Beyond the politics, the film also gives an insight into the lives of working-class women of the time.
It was a life in which "marriage was allowed at 12," and in which a married woman "had no further claim to not only her name, but any property she brought to the marriage," explained Streep.
Mulligan said she was drawn to the film as "it didn't feel like a documentary about a time, it felt like a film about today".
"It's a film to mark the achievement of what these women did and what they gave to us," she added.
"And also to highlight... that we still live in a society that's sexist."
'NOT IN THE HISTORY BOOKS'
Director Gavron said it was important to bring the struggle, which led to universal suffrage in 1928, to the big screen as it had been "written out of our history".

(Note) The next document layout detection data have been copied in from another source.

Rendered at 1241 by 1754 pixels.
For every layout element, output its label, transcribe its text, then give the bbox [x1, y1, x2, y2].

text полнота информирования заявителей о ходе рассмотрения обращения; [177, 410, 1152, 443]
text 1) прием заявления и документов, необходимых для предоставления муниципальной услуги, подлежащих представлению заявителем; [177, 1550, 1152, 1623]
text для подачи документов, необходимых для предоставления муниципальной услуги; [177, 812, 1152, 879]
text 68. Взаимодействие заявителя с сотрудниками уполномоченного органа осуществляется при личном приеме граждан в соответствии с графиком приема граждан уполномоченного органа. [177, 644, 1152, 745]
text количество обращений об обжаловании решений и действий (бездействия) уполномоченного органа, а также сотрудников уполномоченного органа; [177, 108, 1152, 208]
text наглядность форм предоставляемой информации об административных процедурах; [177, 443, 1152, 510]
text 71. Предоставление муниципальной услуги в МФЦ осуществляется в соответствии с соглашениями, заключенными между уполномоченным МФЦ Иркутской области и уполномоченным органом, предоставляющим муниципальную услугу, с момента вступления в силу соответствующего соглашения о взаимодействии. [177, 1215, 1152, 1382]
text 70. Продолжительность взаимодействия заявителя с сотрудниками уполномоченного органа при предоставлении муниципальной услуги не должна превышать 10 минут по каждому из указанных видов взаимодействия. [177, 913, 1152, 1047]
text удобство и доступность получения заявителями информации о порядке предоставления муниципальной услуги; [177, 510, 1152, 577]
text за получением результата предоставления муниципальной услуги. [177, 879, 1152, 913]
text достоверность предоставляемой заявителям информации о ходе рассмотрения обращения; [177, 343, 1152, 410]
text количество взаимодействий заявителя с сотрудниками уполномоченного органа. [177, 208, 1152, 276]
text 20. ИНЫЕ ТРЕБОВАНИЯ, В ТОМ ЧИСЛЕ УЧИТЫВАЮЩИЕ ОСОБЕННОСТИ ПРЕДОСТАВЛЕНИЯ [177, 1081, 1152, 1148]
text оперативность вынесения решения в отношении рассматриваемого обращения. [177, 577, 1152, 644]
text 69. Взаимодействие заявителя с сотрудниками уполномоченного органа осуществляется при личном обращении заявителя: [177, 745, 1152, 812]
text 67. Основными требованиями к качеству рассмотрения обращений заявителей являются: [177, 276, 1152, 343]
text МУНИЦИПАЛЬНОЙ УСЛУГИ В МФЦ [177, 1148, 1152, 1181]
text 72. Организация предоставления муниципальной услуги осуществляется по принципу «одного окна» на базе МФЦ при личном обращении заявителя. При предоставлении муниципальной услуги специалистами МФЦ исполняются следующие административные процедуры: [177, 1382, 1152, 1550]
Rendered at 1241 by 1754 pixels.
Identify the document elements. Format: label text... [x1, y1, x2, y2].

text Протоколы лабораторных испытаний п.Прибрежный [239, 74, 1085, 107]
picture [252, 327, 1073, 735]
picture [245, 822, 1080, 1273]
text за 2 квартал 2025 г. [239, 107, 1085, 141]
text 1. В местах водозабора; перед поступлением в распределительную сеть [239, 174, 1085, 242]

"It took a long time to get it on the school curriculum," she added.
"I wasn't taught anything about it and later read a few lines at the bottom of a history book".
Asked about her own feminist credentials, Streep recounted one of the film's slogans: "Deeds not words".
The film, which will be released in Britain on Oct 12 and the US on Oct 23, ends with a poignant list of the dates women earned voting rights across the world, including Finland in 1906, France in 1944, Switzerland in 1971 and Saudi Arabia in 2015.